Marketing professionals should look to expand their use of print advertisements, according to research from Thinkbox.
In response to what it describes as significant behavioural shifts in media consumption, Thinkbox produced “Profit Ability 2: the new business case for advertising”.
The new meta-analysis study claims to be “the most in-depth analysis” of advertisement effectiveness to date, examining £1.8 billion in media spend across 141 brands across the UK.
The survey spotted the biggest areas in terms of return on investment (ROI) for marketers. All advertisement channels from cinema screenings to linear TV broadcasting were found to be profitable drivers of business growth.

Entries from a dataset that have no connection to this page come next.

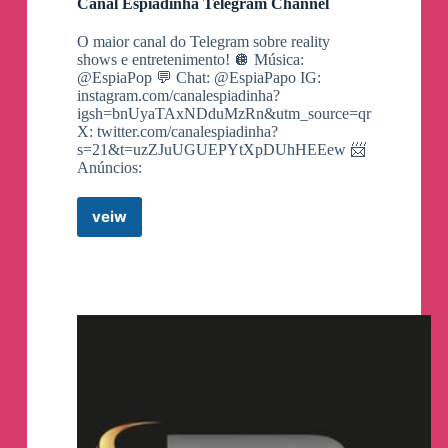
Canal Espiadinha Telegram Channel
O maior canal do Telegram sobre reality
shows e entretenimento! 🪩 Música:
@EspiaPop 💬 Chat: @EspiaPapo IG:
instagram.com/canalespiadinha?
igsh=bnUyaTAxNDduMzRn&utm_source=qr
X: twitter.com/canalespiadinha?
s=21&t=uzZJuUGUEPYtXpDUhHEEew 📨
Anúncios:
veiw
Canal
Espiadinha
Telegram
Channel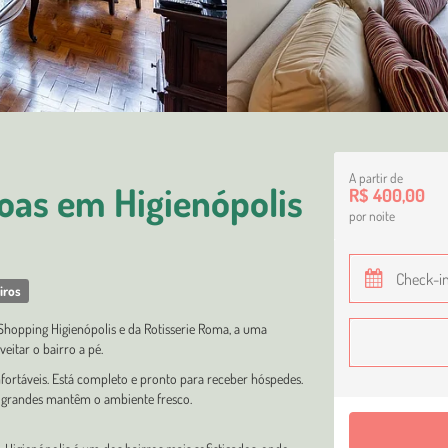
A partir de
oas em Higienópolis
R$ 400,00
por noite
iros
 Shopping Higienópolis e da Rotisserie Roma, a uma
itar o bairro a pé.
fortáveis. Está completo e pronto para receber hóspedes.
as grandes mantêm o ambiente fresco.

The most significant channel to achieve a positive return on investment across all 141 brands was print advertising, including advertorials, despite only accounting for 3.3% of investments analysed.

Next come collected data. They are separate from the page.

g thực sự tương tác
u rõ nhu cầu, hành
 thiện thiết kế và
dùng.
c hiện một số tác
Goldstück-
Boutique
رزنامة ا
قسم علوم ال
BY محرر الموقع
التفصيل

For every one pound invested into print, the average return was £6.36, outperforming other common channels such as linear TV and audio. Sustained advertisement efforts were also found to be crucial in securing ROI from all channels.
58% of an advertisement’s total returns are generated after the initial 13 weeks of publishing. Therefore, the long-term value of traditional channels, including print, shouldn’t be underestimated.
Short-term benefits to print were also demonstrated as the meta-analysis named the channel as most successful in relative contribution to profit when considering short-term returns.
Print advertisement holds value in both the short and long-term examination of returns, categorising it as universally useful.